*** GIVEN PASSAGE Section Begins ***
Most difficult of all is that global ecological challenges are fundamentally ‘stop doing’ problems, i.e., stop emitting GHGs, stop destroying the Amazon etc.
 
The hope has been that ‘stop doing’ problems could be solved by the ‘more doing’ strategy of technological substitution – renewables, greener products etc. The private sector is felt to have advantages in innovation and so market-led sustainability has been a major form of response.
 
However, the evident fact of much historical technological substitution (cars replaced carts, computers replaced typewriters, etc.) is no guarantee that technological substitution can always happen fast enough to solve every problem. Instead, the main learning from 25 years of CSR, SRI, ESG, etc., is that substitution is not happening anything like fast enough to prevent climate change. While technologies like wind and solar have grown strongly, their growth is still proving more additive to fossil fuel use than substitutive:


So, we continue to face innately ‘stop doing’ problems for which the first-choice ‘more doing’ mindset is not working well enough. Not only does that challenge the modern impulse to be ‘productive’ and do more, but the capacity to do less is very unevenly distributed. Some can, some cannot.
 
The broader point is that sustainability may now depend upon people and institutions asking the question one – or two or three – along from the question they are currently asking themselves.
*** GIVEN PASSAGE Section Ends ***
*** DATA EXTRACTS Section Begins ***
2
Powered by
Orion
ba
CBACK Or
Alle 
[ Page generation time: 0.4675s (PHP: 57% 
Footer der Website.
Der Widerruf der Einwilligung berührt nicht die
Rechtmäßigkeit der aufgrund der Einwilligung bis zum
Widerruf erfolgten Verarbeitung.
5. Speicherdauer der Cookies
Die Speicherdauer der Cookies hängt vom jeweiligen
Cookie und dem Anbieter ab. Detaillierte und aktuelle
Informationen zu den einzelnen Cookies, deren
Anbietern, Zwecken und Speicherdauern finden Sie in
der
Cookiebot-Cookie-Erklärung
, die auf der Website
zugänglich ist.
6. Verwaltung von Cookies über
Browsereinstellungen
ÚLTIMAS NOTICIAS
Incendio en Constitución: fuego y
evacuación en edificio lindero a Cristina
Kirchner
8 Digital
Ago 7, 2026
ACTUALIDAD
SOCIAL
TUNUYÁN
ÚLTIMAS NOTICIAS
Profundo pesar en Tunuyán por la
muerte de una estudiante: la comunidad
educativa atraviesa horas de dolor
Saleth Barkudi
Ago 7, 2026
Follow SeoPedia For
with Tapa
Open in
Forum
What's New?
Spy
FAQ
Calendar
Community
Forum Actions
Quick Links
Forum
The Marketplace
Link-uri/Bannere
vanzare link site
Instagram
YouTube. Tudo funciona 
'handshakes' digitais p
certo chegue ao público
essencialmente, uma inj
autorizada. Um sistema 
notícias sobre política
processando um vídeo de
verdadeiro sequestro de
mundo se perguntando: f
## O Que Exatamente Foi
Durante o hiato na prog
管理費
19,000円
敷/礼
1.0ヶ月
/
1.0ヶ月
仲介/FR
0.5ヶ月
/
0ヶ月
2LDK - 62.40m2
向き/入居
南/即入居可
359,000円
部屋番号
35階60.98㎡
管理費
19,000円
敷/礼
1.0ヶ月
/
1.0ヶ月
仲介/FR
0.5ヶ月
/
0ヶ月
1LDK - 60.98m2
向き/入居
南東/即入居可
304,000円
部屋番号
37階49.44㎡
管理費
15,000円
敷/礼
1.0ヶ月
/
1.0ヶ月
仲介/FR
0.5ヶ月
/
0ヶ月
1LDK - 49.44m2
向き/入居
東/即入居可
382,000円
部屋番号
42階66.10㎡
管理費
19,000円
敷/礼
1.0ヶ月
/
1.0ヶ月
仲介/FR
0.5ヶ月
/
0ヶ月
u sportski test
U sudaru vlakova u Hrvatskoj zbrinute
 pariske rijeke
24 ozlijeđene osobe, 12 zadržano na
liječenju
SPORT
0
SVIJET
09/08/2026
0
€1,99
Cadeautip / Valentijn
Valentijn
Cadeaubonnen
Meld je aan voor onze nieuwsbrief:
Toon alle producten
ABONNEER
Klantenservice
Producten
*** DATA EXTRACTS Section Ends ***
* [WORK ITEM]: From the passage on ecological "stop doing" problems, reproduce word for word the part that opens with the words containing "The hope has" and closes with "form of response.".

* [ANSWER TO THIS EXERCISE]:
The hope has been that ‘stop doing’ problems could be solved by the ‘more doing’ strategy of technological substitution – renewables, greener products etc. The private sector is felt to have advantages in innovation and so market-led sustainability has been a major form of response.